Visualization of oxidative injury in the mouse kidney using selective superoxide anion fluorescent probes† †Electronic supplementary information (ESI) available: Experimental procedures, characterization data, and additional spectra. See DOI: 10.1039/c8sc03308k

Drug-induced acute kidney injury (AKI), caused by renal drug metabolism, has been regarded as a main problem in clinical pharmacology and practice.

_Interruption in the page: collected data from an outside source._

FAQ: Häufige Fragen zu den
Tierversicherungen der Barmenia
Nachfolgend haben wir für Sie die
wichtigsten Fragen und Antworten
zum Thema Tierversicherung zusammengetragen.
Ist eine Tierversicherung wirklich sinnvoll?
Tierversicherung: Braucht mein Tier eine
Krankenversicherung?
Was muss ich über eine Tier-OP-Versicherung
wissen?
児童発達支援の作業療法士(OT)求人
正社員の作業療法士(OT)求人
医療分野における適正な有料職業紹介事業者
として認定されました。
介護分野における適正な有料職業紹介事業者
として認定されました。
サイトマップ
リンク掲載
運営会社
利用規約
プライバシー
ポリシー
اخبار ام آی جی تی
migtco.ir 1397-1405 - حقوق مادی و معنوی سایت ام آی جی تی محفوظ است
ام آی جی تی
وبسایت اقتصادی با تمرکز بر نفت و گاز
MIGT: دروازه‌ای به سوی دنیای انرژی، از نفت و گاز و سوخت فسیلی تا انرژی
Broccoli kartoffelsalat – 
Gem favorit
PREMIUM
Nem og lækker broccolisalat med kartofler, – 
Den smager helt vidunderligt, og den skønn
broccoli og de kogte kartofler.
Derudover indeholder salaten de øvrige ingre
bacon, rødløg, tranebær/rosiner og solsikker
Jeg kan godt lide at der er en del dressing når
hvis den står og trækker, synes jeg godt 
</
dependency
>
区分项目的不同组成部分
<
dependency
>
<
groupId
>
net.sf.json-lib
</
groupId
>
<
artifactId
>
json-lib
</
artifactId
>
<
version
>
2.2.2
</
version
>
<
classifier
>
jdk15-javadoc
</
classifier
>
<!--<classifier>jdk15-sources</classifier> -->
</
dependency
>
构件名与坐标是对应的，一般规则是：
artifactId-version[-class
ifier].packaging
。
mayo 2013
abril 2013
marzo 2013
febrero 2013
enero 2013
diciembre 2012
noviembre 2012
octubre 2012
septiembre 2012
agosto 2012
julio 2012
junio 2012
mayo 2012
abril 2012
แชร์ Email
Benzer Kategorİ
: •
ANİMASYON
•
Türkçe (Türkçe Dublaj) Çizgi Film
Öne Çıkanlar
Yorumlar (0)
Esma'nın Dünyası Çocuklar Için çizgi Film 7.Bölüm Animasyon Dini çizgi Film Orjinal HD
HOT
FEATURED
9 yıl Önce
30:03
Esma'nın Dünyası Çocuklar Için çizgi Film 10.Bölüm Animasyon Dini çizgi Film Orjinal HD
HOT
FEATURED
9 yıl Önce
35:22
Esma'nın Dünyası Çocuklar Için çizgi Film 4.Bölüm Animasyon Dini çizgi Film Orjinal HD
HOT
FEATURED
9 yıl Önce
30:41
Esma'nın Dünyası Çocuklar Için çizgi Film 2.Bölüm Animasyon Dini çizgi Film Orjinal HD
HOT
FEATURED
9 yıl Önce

Drug-induced acute kidney injury (AKI), caused by renal drug metabolism, has been regarded as a main problem in clinical pharmacology and practice. However, due to the lack of effective biomarkers and noninvasive real-time tools, the early diagnosis of drug-induced AKI is still a crucial challenge. The superoxide anion (O2˙–), the preliminary reactive oxidative species, is closely related to drug-induced AKI. In this paper, we reported two new mitochondria-targeted fluorescent probes for investigating AKI via mapping the fluctuation of O2˙– with high sensitivity and selectivity by the combination of rational design and a probe-screening approach. Small-molecule fluorescent probes (Naph-O2˙– and NIR-O2˙–) with high accuracy and excellent selectivity were successfully applied to detect endogenously produced O2˙– in living cells and tissues by dual-model confocal imaging, and to trap the fluctuation of the O2˙– level during the drug-induced nephrotoxicity. Moreover, probe NIR-O2˙– was also used to elucidate the protective effects of l-carnitine (LC) against drug-induced nephrotoxicity for the first time. Therefore, these probes may be potential chemical tools for exploring the roles of O2˙– in complex nephrotoxicity disease systems.